→ What you are asked to do:
Resume the piece on 1 Peter 1:3 below, which comes before the listing, and carry it on from its last sentence.

I Peter 1:3 Blessed be the God and Father of our Lord Jesus Christ! According to his great mercy, he has caused us to be born again to a living hope through the resurrection of Jesus Christ from the dead, 4 to an inheritance that is imperishable, undefiled, and unfading, kept in heaven for you, 5 who by God’s power are being guarded through faith for a salvation ready to be revealed in the last time. 6 In this you rejoice,

Many of you have heard of or even read the opening section of John Piper’s book Let the Nations Be Glad. There’s one powerful paragraph that goes like this,

“Missions is not the ultimate goal of the church. Worship is. Missions exists because worship doesn’t. Worship is ultimate, not missions, because God is ultimate, not man. When this age is over, and the countless millions of the redeemed fall on their faces before the throne of God, missions will be no more. It is a temporary necessity. But worship abides forever.”[1]

The worship of God is the ultimate goal of the church and it is also the goal of our life. When Peter writes in verse 3, “Blessed be the God and Father of our Lord Jesus Christ!” he is calling us to worship. The word bless means to worship or praise. It means to express gratitude toward God and to express joy in what He has done.

→ Data under study:

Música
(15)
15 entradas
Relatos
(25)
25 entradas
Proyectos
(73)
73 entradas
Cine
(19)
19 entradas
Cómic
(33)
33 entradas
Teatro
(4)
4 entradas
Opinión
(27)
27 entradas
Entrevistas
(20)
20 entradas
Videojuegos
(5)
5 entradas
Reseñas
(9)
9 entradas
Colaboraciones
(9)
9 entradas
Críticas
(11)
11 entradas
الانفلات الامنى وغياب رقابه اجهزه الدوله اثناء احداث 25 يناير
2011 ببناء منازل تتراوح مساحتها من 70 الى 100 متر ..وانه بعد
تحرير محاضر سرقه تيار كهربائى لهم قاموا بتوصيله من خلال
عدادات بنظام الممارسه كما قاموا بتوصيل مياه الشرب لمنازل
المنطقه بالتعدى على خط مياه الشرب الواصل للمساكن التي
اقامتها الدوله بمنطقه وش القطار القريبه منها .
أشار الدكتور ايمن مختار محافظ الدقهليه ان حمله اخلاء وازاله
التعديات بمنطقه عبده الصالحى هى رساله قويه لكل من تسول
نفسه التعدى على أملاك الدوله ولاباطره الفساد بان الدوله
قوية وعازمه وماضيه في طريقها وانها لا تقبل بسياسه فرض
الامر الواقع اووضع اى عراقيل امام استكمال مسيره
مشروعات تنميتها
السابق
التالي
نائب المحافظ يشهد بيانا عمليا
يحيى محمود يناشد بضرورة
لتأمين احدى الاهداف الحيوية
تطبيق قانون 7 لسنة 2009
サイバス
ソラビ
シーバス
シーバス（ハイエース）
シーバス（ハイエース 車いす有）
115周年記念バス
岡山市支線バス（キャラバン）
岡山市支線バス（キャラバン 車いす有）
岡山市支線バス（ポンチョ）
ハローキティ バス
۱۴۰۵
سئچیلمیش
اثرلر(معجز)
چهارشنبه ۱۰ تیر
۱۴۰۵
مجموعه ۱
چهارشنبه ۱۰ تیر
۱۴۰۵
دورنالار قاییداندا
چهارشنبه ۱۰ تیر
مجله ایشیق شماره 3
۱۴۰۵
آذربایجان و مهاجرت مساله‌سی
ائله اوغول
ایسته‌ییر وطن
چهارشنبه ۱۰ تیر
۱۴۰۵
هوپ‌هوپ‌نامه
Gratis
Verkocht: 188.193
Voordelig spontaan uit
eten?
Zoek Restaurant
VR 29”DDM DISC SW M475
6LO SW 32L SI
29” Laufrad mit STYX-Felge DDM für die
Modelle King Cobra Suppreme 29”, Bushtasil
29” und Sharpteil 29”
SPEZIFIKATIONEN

--

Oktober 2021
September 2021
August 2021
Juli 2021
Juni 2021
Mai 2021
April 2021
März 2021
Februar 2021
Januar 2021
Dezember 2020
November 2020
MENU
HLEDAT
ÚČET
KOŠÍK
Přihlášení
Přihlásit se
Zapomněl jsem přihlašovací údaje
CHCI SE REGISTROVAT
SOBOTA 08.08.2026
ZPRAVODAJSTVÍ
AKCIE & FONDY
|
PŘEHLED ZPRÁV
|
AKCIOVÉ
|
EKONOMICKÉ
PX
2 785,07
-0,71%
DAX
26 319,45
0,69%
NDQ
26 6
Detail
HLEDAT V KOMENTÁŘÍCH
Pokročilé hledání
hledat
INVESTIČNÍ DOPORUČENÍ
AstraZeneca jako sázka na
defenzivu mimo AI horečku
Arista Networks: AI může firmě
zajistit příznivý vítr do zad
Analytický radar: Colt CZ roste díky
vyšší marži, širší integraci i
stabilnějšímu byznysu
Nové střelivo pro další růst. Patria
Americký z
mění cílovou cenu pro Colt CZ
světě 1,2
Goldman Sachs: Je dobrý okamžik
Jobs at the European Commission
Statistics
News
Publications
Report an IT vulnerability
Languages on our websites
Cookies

→ Exercise answer:
Then Peter goes on to tell us what God has done. In other words, he tells us why we should worship God.

Transition…

We should worship God because of who He is and because He is the One who has given us hope in Christ. We worship Him for His mercy, for causing us to be born again, for giving us a living hope and we worship God because of the inheritance that He has promised us.  

Let’s look at each of these things in turn.

Podcast Focus…

1. We worship God because He has given us hope in Christ.

"A man can live three weeks without food, three days without water, and three minutes without air, but he cannot live three seconds without hope”

Hope by itself is a powerful thing, but our hope in Christ is the most amazing hope there is. Our hope is made up of flesh and bones that came back from the dead. Our hope is in Christ himself who lived and died and rose to live again. But we need to remember that we didn’t always have this hope.

Ephesians 2 reminds us that at one time we were without hope in this world. Before God brought us to Christ, we were dead in our sins and we had no hope of saving ourselves from the wrath to come. But now in Christ Jesus we have a living hope.

He is our Lord, Peter says, which indicates that we aren’t simply dabbling in religion, but we are submitting to Jesus Christ as Lord. We worship God because He is the God and Father of our Lord Jesus Christ.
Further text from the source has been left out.